━━━━━ Information provided ━━━━━
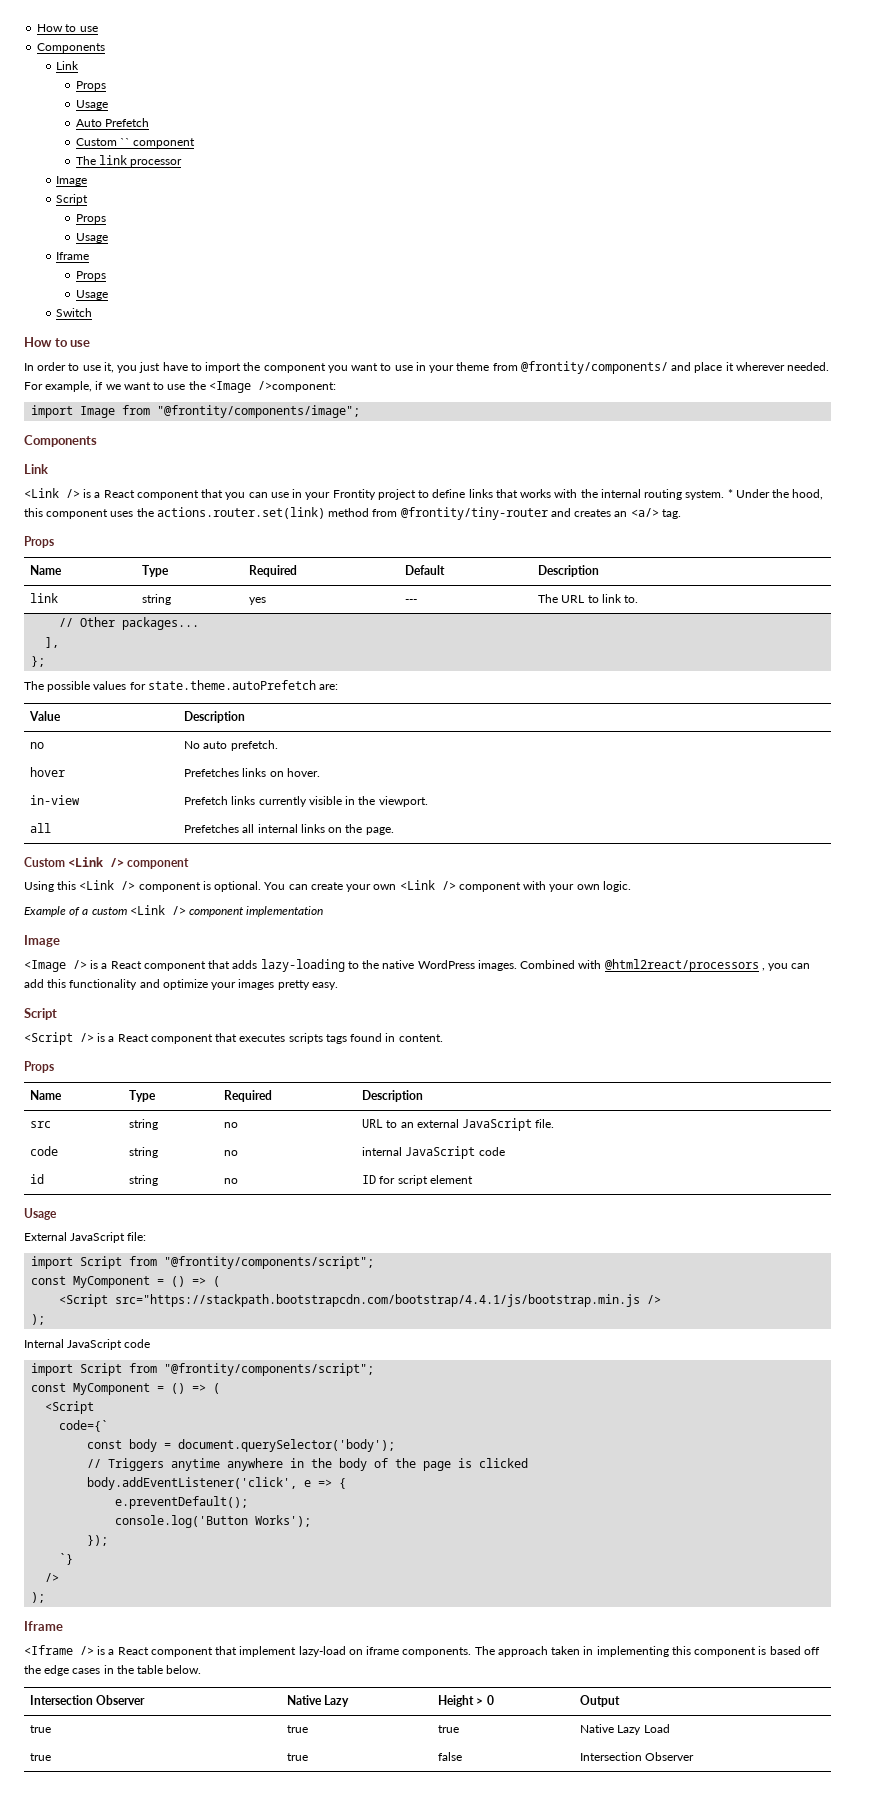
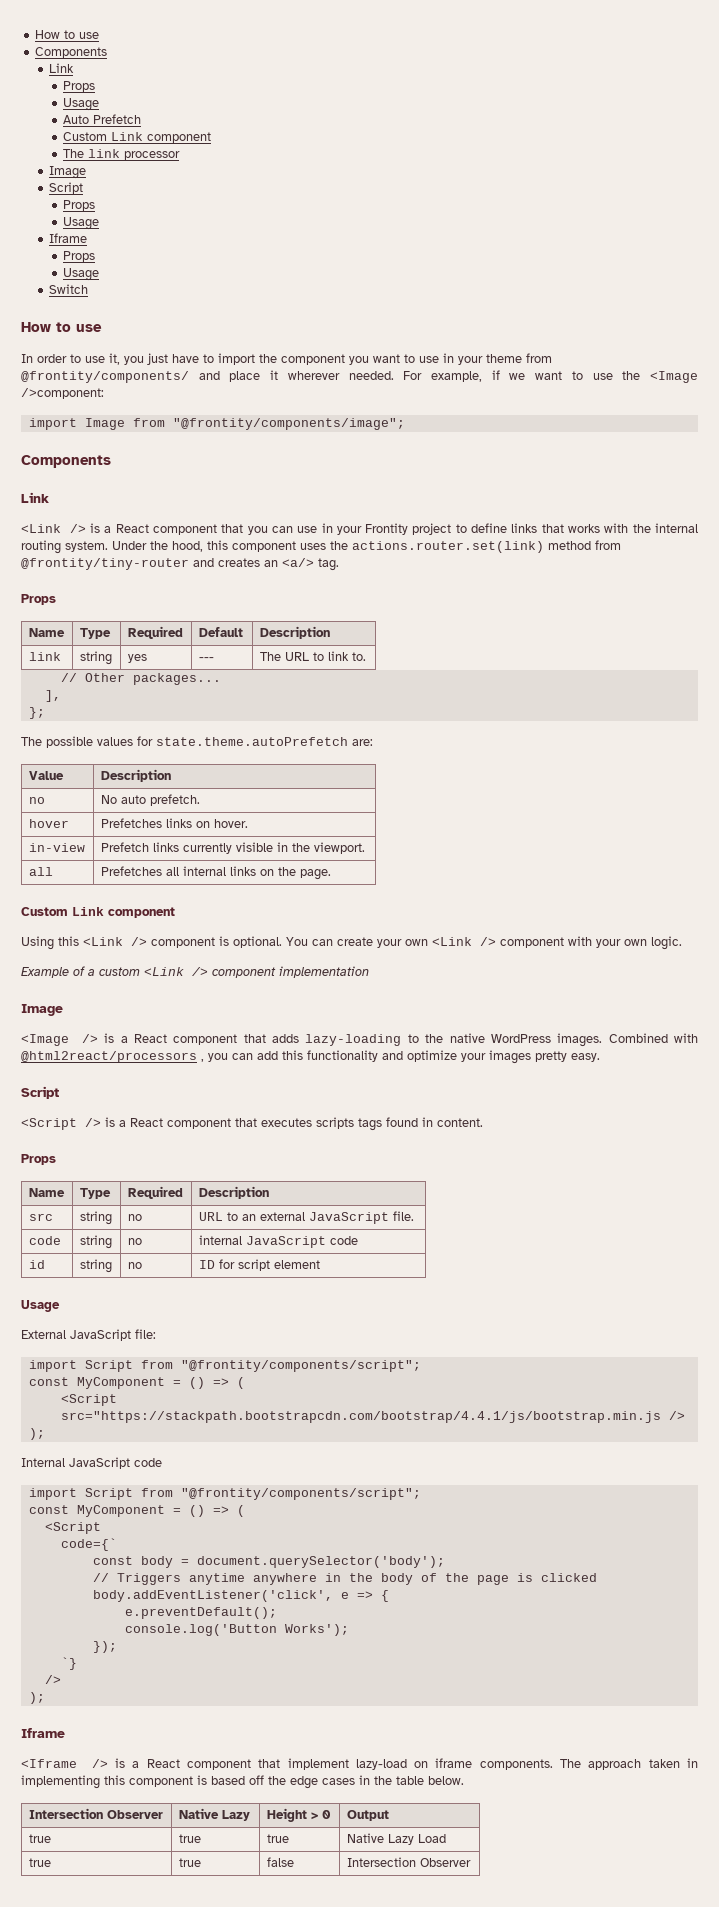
[119,138,130,146] `` -> [110,132,143,141] Link
[727,489,733,498] * -> (108, 546) none
[68,857,125,867] <Link /> -> [72,907,104,916] Link

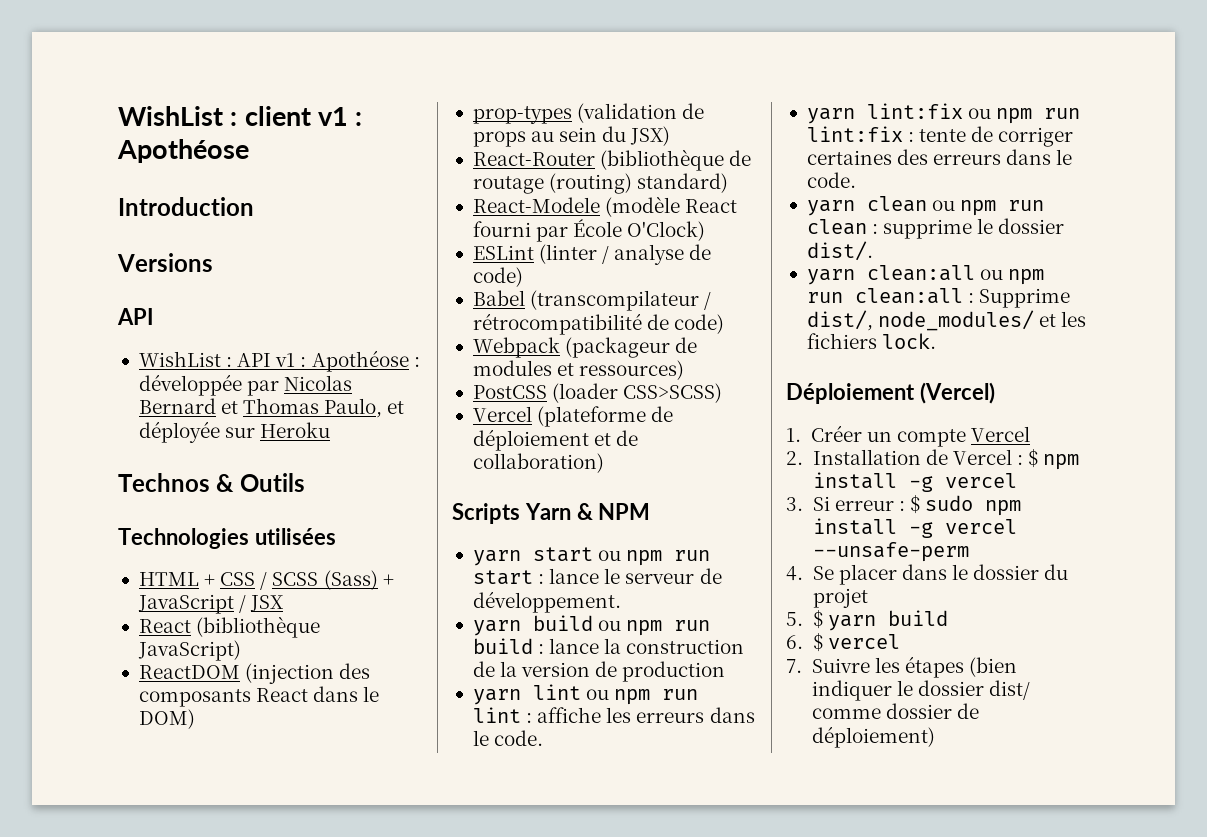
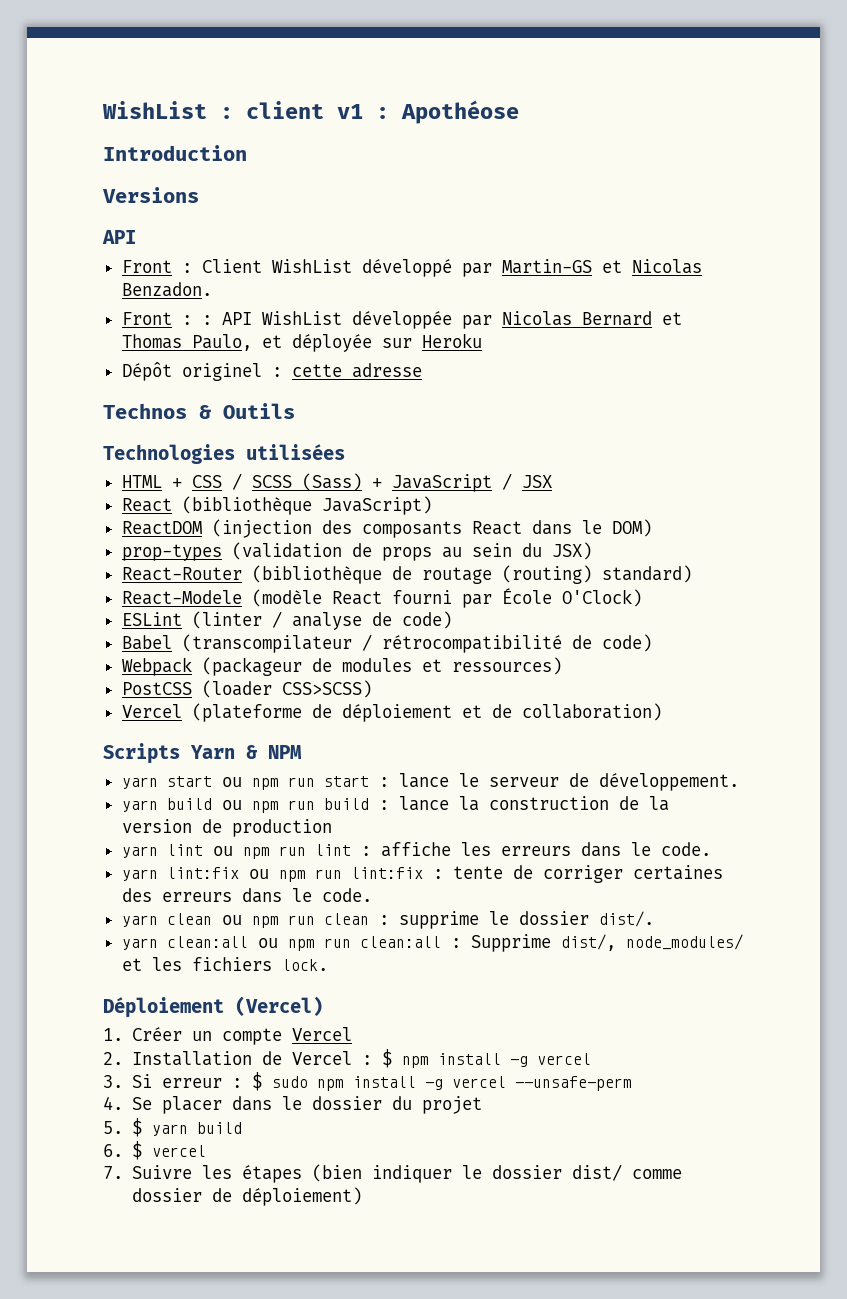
[138,350,420,372] WishList : API v1 : Apothéose : -> [121,259,702,277] [121,282,212,297] [121,311,342,325] Front : Client WishList développé par Martin-GS et Nicolas Benzadon. // Front : : API WishList
(331, 430) none -> [121,362,422,381] // Dépôt originel : cette adresse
━━━━━
What this task involves -
Among the entries above, find every line holding "Link" and copy it.

Task answer -
[119,138,130,146] `` -> [110,132,143,141] Link
[68,857,125,867] <Link /> -> [72,907,104,916] Link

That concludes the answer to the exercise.